Я держал в руках сине-красно-оранжево-фиолетовую стеклянную трубку, которую Алекс назвал бонгом, и думал. Раньше я не знал никого, кто бы курил травку. Это была неизвестная переменная. Это было незаконно, но и употребление алкоголя несовершеннолетними тоже было незаконно, а я уже успел поучаствовать в этом. Обычно это происходило под бдительным присмотром старших работников на ранчо, поздно вечером, когда мы сидели вокруг костра и передавали друг другу бутылку виски. Имел ли я что-нибудь против травки? Теперь, когда я привыкал к запаху, он не казался мне таким уж неприятным. Я уже начинал немного балдеть, в этом я был уверен, и это не было неприятно. Скорее, это расслабляло. Беспокойство и печаль отступили от меня. Пропала тоска по Луизе. Отдалилась тоска по деду, бабушке, Вайомингу.

Я смотрел на трубку, на зеленые листочки и сгоревшую траву.

— Наверное, я хочу попыхтеть. Никогда раньше не пробовал.

— Ну, тогда затянись. Посмотрим, что ты думаешь.

Я стал щелкать зажигалкой.

— А я не привыкну? Ну, как с кокаином?

Алекс засмеялся, покачал головой.

— Нет, чел. Технически, по правде говоря, если честно, ты можешь привыкнуть как бы на психологическом уровне. Ну, и на эмоциональном. Твое тело не будет в этом нуждаться, не так, как с коксом и метом. Это... трудно объяснить. Я курю уже давно, с тринадцати лет, и, наверное, уже привык к такому образу жизни. Я принимаю это как часть того, кто я есть. Я — Алекс Хинес, выдающийся художник, который рисует углем, профессиональный басист и наркоман. Превратишься ли ты в наркомана с одной затяжки? Нет, чел. Не превратишься. Гарантирую.
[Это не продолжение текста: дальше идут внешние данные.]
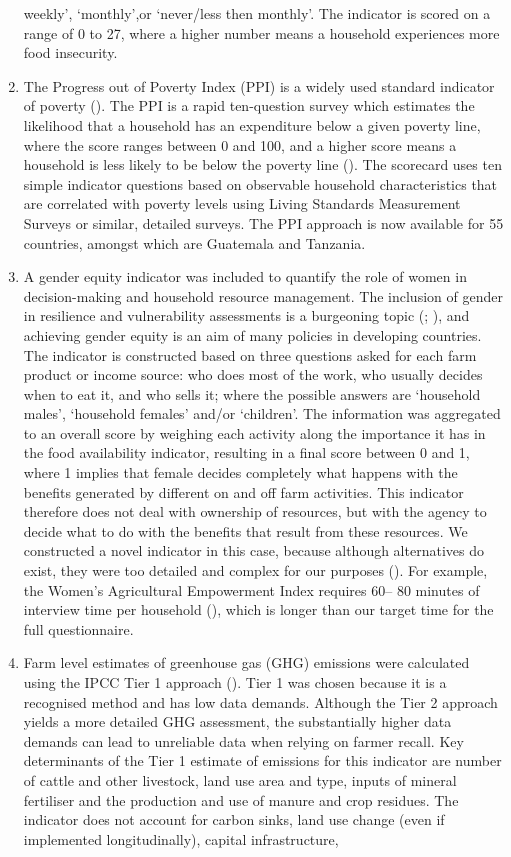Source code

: \begin{enumerate}[label=\arabic*., start = 1]
weekly', `monthly',or `never/less then monthly'. The indicator is scored on a range of 0 to 27, where a higher number means a household experiences more food insecurity.
\item The Progress out of Poverty Index (PPI) is a widely used standard indicator of poverty (\citealp{Desiere201510}). The PPI is a rapid ten-question survey which estimates the likelihood that a household has an expenditure below a given poverty line, where the score ranges between 0 and 100, and a higher score means a household is less likely to be below the poverty line (\citealp{GrameenFoundation2015}). The scorecard uses ten simple indicator questions based on observable household characteristics that are correlated with poverty levels using Living Standards Measurement Surveys or similar, detailed surveys. The PPI approach is now available for 55 countries, amongst which are Guatemala and Tanzania.
\item A gender equity indicator was included to quantify the role of women in decision-making and household resource management. The inclusion of gender in resilience and vulnerability assessments is a burgeoning topic (\citealp{Smyth2015405}; \citealp{Morchain2015481}), and achieving gender equity is an aim of many policies in developing countries. The indicator is constructed based on three questions asked for each farm product or income source: who does most of the work, who usually decides when to eat it, and who sells it; where the possible answers are `household males', `household females' and/or `children'. The information was aggregated to an overall score by weighing each activity along the importance it has in the food availability indicator, resulting in a ﬁnal score between 0 and 1, where 1 implies that female decides completely what happens with the beneﬁts generated by different on and off farm activities. This indicator therefore does not deal with ownership of resources, but with the agency to decide what to do with the beneﬁts that result from these resources. We constructed a novel indicator in this case, because although alternatives do exist, they were too detailed and complex for our purposes (\citealp{Johnson2015}). For example, the Women's Agricultural Empowerment Index requires 60– 80 minutes of interview time per household (\citealp{Alkire2013}), which is longer than our target time for the full questionnaire.

\item Farm level estimates of greenhouse gas (GHG) emissions were calculated using the IPCC Tier 1 approach (\citealp{IPCC2006}). Tier 1 was chosen because it is a recognised method and has low data demands. Although the Tier 2 approach yields a more detailed GHG assessment, the substantially higher data demands can lead to unreliable data when relying on farmer recall. Key determinants of the Tier 1 estimate of emissions for this indicator are number of cattle and other livestock, land use area and type, inputs of mineral fertiliser and the production and use of manure and crop residues. The indicator does not account for carbon sinks, land use change (even if implemented longitudinally), capital infrastructure,
\end{enumerate}
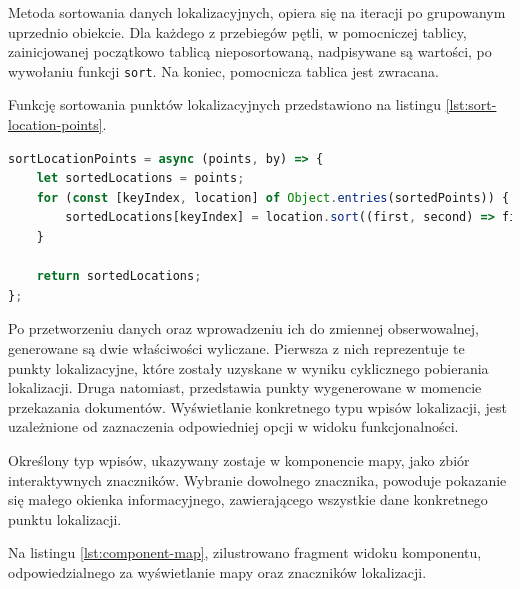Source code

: Metoda sortowania danych lokalizacyjnych, opiera się na iteracji po grupowanym uprzednio obiekcie. Dla każdego z przebiegów pętli, w pomocniczej tablicy, zainicjowanej początkowo tablicą nieposortowaną, nadpisywane są wartości, po wywołaniu funkcji \texttt{sort}. Na koniec, pomocnicza tablica jest zwracana.

Funkcję sortowania punktów lokalizacyjnych przedstawiono na listingu \ref{lst:sort-location-points}.

\begin{lstlisting}[label=lst:sort-location-points,caption=Kod metody sortującej uzyskane punkty lokalizacyjne, captionpos=b,basicstyle=\footnotesize\ttfamily,language=JavaScript]
sortLocationPoints = async (points, by) => {
	let sortedLocations = points;
	for (const [keyIndex, location] of Object.entries(sortedPoints)) {
		sortedLocations[keyIndex] = location.sort((first, second) => first[by].localeCompare(second[by]));
	}

	return sortedLocations;
};
\end{lstlisting}

Po przetworzeniu danych oraz wprowadzeniu ich do zmiennej obserwowalnej, generowane są dwie właściwości wyliczane. Pierwsza z nich reprezentuje te punkty lokalizacyjne, które zostały uzyskane w wyniku cyklicznego pobierania lokalizacji. Druga natomiast, przedstawia punkty wygenerowane w momencie przekazania dokumentów. Wyświetlanie konkretnego typu wpisów lokalizacji, jest uzależnione od zaznaczenia odpowiedniej opcji w widoku funkcjonalności.

Określony typ wpisów, ukazywany zostaje w komponencie mapy, jako zbiór interaktywnych znaczników. Wybranie dowolnego znacznika, powoduje pokazanie się małego okienka informacyjnego, zawierającego wszystkie dane konkretnego punktu lokalizacji.

Na listingu \ref{lst:component-map}, zilustrowano fragment widoku komponentu, odpowiedzialnego za wyświetlanie mapy oraz znaczników lokalizacji.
Я был в Детройте два дня. Первый день я провел в колледже, разбирался с расписанием, покупал карту. Остановился я в отеле, заплатив 14.99$ за то, чтобы посмотреть в номере «Человека из стали». Кроме офисного персонала я встретил троих человек. Девушка с фиолетовыми дредами, которая курила в парковочном гараже, она спросила меня, не найдется ли у меня сигаретки — той, что курила она, ей явно было мало. Потом я встретил бездомного, после того, как пообедал в «Лафайет Кони-Айленд».[37] Его звали Джимми, и он был ветераном войны во Вьетнаме, инвалидом и двадцать лет как безработным, а пахло от него в равной степени дешевым пивом и грязным телом. А вот теперь — Алекс, и он предлагал мне марихуану.